REQUIREMENT: Please print each entry below exactly as it stands, but without any pictures.
##### AVAILABLE DATA
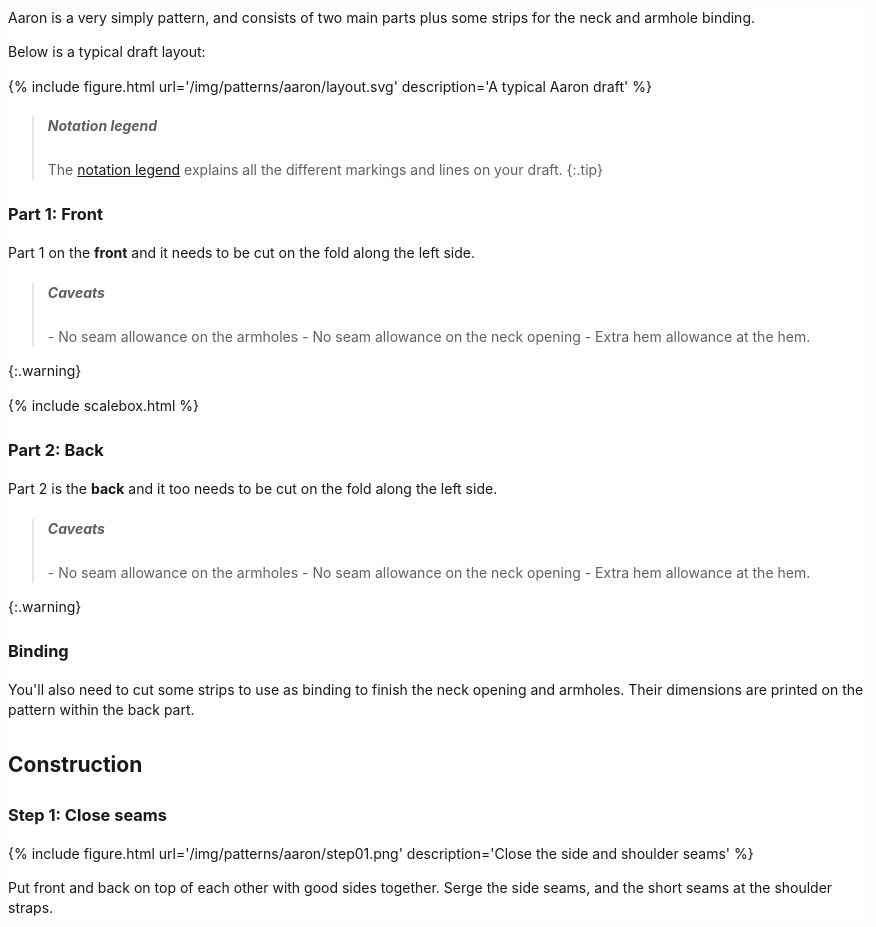 Aaron is a very simply pattern, and consists of two main parts plus some strips for the neck and armhole binding.

Below is a typical draft layout:

{% include figure.html
    url='/img/patterns/aaron/layout.svg'
    description='A typical Aaron draft'
%}

> <h5>Notation legend</h5>
>
> The [notation legend](/docs/patterns/notation-legend) explains all the different markings and lines on your draft.
{:.tip}

### Part 1: Front

Part 1 on the **front** and it needs to be cut on the fold along the left side.

> <h5>Caveats</h5>
> - No seam allowance on the armholes 
> - No seam allowance on the neck opening
> - Extra hem allowance at the hem.
{:.warning}

{% include scalebox.html %}

### Part 2: Back

Part 2 is the **back** and it too needs to be cut on the fold along the left side.

> <h5>Caveats</h5>
> - No seam allowance on the armholes 
> - No seam allowance on the neck opening
> - Extra hem allowance at the hem.
{:.warning}

### Binding

You'll also need to cut some strips to use as binding to finish the neck opening and armholes.
Their dimensions are printed on the pattern within the back part.

## Construction

### Step 1: Close seams

{% include figure.html
    url='/img/patterns/aaron/step01.png'
    description='Close the side and shoulder seams'
%}

Put front and back on top of each other with good sides together. 
Serge the side seams, and the short seams at the shoulder straps.
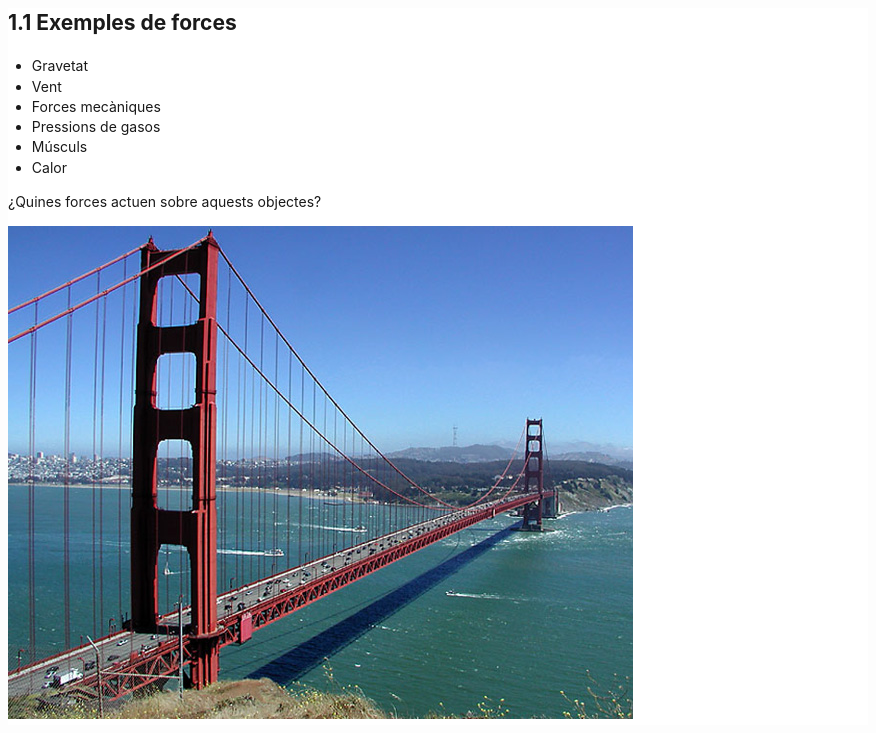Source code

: ## 1.1 Exemples de forces

- Gravetat
- Vent
- Forces mecàniques
- Pressions de gasos
- Músculs
- Calor

¿Quines forces actuen sobre aquests objectes?

![](img/2019-10-24-08-55-51.png)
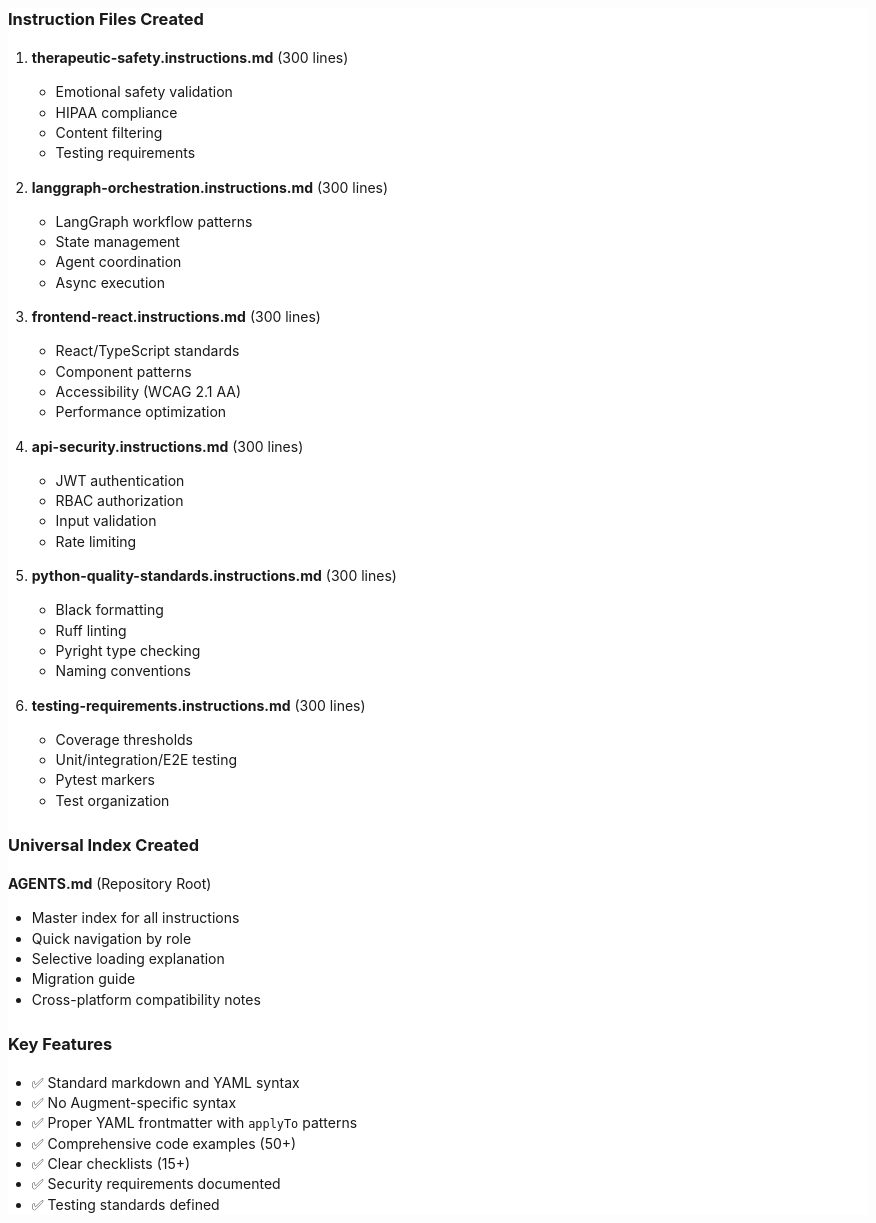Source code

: ### Instruction Files Created

1. **therapeutic-safety.instructions.md** (300 lines)
   - Emotional safety validation
   - HIPAA compliance
   - Content filtering
   - Testing requirements

2. **langgraph-orchestration.instructions.md** (300 lines)
   - LangGraph workflow patterns
   - State management
   - Agent coordination
   - Async execution

3. **frontend-react.instructions.md** (300 lines)
   - React/TypeScript standards
   - Component patterns
   - Accessibility (WCAG 2.1 AA)
   - Performance optimization

4. **api-security.instructions.md** (300 lines)
   - JWT authentication
   - RBAC authorization
   - Input validation
   - Rate limiting

5. **python-quality-standards.instructions.md** (300 lines)
   - Black formatting
   - Ruff linting
   - Pyright type checking
   - Naming conventions

6. **testing-requirements.instructions.md** (300 lines)
   - Coverage thresholds
   - Unit/integration/E2E testing
   - Pytest markers
   - Test organization

### Universal Index Created

**AGENTS.md** (Repository Root)
- Master index for all instructions
- Quick navigation by role
- Selective loading explanation
- Migration guide
- Cross-platform compatibility notes

### Key Features
- ✅ Standard markdown and YAML syntax
- ✅ No Augment-specific syntax
- ✅ Proper YAML frontmatter with `applyTo` patterns
- ✅ Comprehensive code examples (50+)
- ✅ Clear checklists (15+)
- ✅ Security requirements documented
- ✅ Testing standards defined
##########
WRITTEN RESPONSE:
 Aaron is a very simply pattern, and consists of two main parts plus some strips for the neck and armhole binding.

Below is a typical draft layout:

{% include figure.html
    url='/img/patterns/aaron/layout.svg'
    description='A typical Aaron draft'
%}

> <h5>Notation legend</h5>
>
> The [notation legend](/docs/patterns/notation-legend) explains all the different markings and lines on your draft.
{:.tip}

### Part 1: Front

Part 1 on the **front** and it needs to be cut on the fold along the left side.

> <h5>Caveats</h5>
> - No seam allowance on the armholes 
> - No seam allowance on the neck opening
> - Extra hem allowance at the hem.
{:.warning}

{% include scalebox.html %}

### Part 2: Back

Part 2 is the **back** and it too needs to be cut on the fold along the left side.

> <h5>Caveats</h5>
> - No seam allowance on the armholes 
> - No seam allowance on the neck opening
> - Extra hem allowance at the hem.
{:.warning}

### Binding

You'll also need to cut some strips to use as binding to finish the neck opening and armholes.
Their dimensions are printed on the pattern within the back part.

## Construction

### Step 1: Close seams

{% include figure.html
    url='/img/patterns/aaron/step01.png'
    description='Close the side and shoulder seams'
%}

Put front and back on top of each other with good sides together. 
Serge the side seams, and the short seams at the shoulder straps.
Source code

: ## 1.1 Exemples de forces

- Gravetat
- Vent
- Forces mecàniques
- Pressions de gasos
- Músculs
- Calor

¿Quines forces actuen sobre aquests objectes?

![](img/2019-10-24-08-55-51.png)
Source code

: ### Instruction Files Created

1. **therapeutic-safety.instructions.md** (300 lines)
   - Emotional safety validation
   - HIPAA compliance
   - Content filtering
   - Testing requirements

2. **langgraph-orchestration.instructions.md** (300 lines)
   - LangGraph workflow patterns
   - State management
   - Agent coordination
   - Async execution

3. **frontend-react.instructions.md** (300 lines)
   - React/TypeScript standards
   - Component patterns
   - Accessibility (WCAG 2.1 AA)
   - Performance optimization

4. **api-security.instructions.md** (300 lines)
   - JWT authentication
   - RBAC authorization
   - Input validation
   - Rate limiting

5. **python-quality-standards.instructions.md** (300 lines)
   - Black formatting
   - Ruff linting
   - Pyright type checking
   - Naming conventions

6. **testing-requirements.instructions.md** (300 lines)
   - Coverage thresholds
   - Unit/integration/E2E testing
   - Pytest markers
   - Test organization

### Universal Index Created

**AGENTS.md** (Repository Root)
- Master index for all instructions
- Quick navigation by role
- Selective loading explanation
- Migration guide
- Cross-platform compatibility notes

### Key Features
- ✅ Standard markdown and YAML syntax
- ✅ No Augment-specific syntax
- ✅ Proper YAML frontmatter with `applyTo` patterns
- ✅ Comprehensive code examples (50+)
- ✅ Clear checklists (15+)
- ✅ Security requirements documented
- ✅ Testing standards defined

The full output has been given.